Answering for the FDA, Gannon replied, “I think when you look at the harmless error question in this case … and the court has said that it doesn’t engage in idle and useless formalities. This isn’t supposed to be an endless game of pingpong … We’re not contesting that here. We’re saying to the extent that it was an error, it was harmless because we know what FDA would do.”
The FDA has approved only 34 flavored e-cigarette varieties, all of which are tobacco or menthol-flavored. The agency maintains that it has not categorically banned flavored e-cigarette products. The court has been skeptical of the power of federal regulators overall, including by striking down the so-called Chevron doctrine that had judges deferring to agencies’ interpretation of the law.
Justice Amy Coney Barrett questioned whether the vaping companies wanted the court to take that concept a step further. “It’s almost a reverse Chevron deference, except we’re deferring to the applicant,” she said.
Heyer told Kavanaugh that a ruling reinstating the denial orders would be “punitive” for Triton and Vapetasia.
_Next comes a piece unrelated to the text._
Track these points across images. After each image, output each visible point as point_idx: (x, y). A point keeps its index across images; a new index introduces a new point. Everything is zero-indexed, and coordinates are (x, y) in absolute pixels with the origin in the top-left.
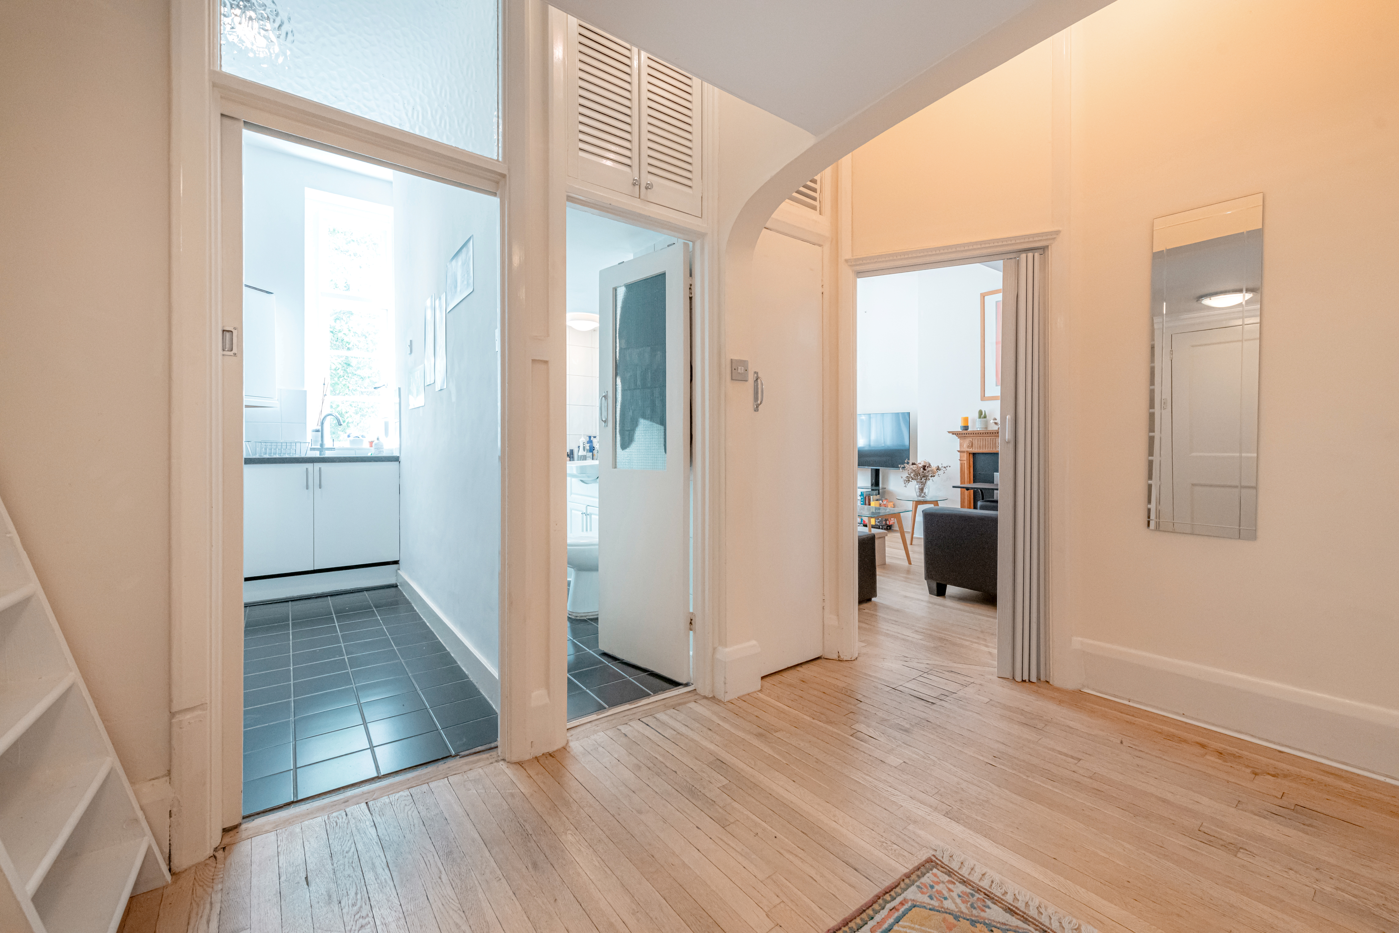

The FDA, he stressed, is taking as long as three or four years to rule on applications for authorization to sell new tobacco products. His clients, Heyer said, “can’t afford to wait that out.”
Gannon urged the justices to reverse the 5th Circuit’s ruling that the FDA should have considered the companies’ marketing plans, which outlined restrictions that would have moderated the risks from e-cigarette products, such as verifying the age of purchasers through online sales. Even if the FDA made a mistake, Gannon told the justices, that error was harmless because the “agency has already concluded that the marketing restrictions wouldn’t have made any difference in keeping these products out of the hands of minors.”
Sending the case back to the FDA for it to reconsider this same issue, Gannon said, would not accomplish anything because the FDA “has already revealed what it would have done here.” Justice Neil Gorsuch appeared to agree, suggesting to Heyer that it was “pretty obvious what will happen on remand with regard to the marketing plans.”
But other justices were not necessarily convinced. Roberts observed that the court’s usual practice when the agency makes a mistake is to send the case back so that the agency can deal with it. Barrett asked Gannon whether, even if the justices had a “pretty high degree of confidence that agency would decide the marketing question the same way,” the court’s cases might nonetheless require it to send the case back to the FDA.
Gannon’s response—that it would not impose a “big burden” for the FDA to review Triton’s and Vapetasia’s applications again—prompted Barrett to observe that the harmless error question was a “pretty low-stakes” issue. Gannon resisted slightly, emphasizing a desire to avoid what he characterized as an “endless game of pingpong” between the courts and the agency.
Toward the end of Heyer’s time at the lectern, Barrett sought to distill his argument. Is your position, she queried, that the FDA’s change in position is clear and “that’s all we would need to decide for you to win?” Heyer answered that it was, but it’s not clear whether five of the justices will agree with him.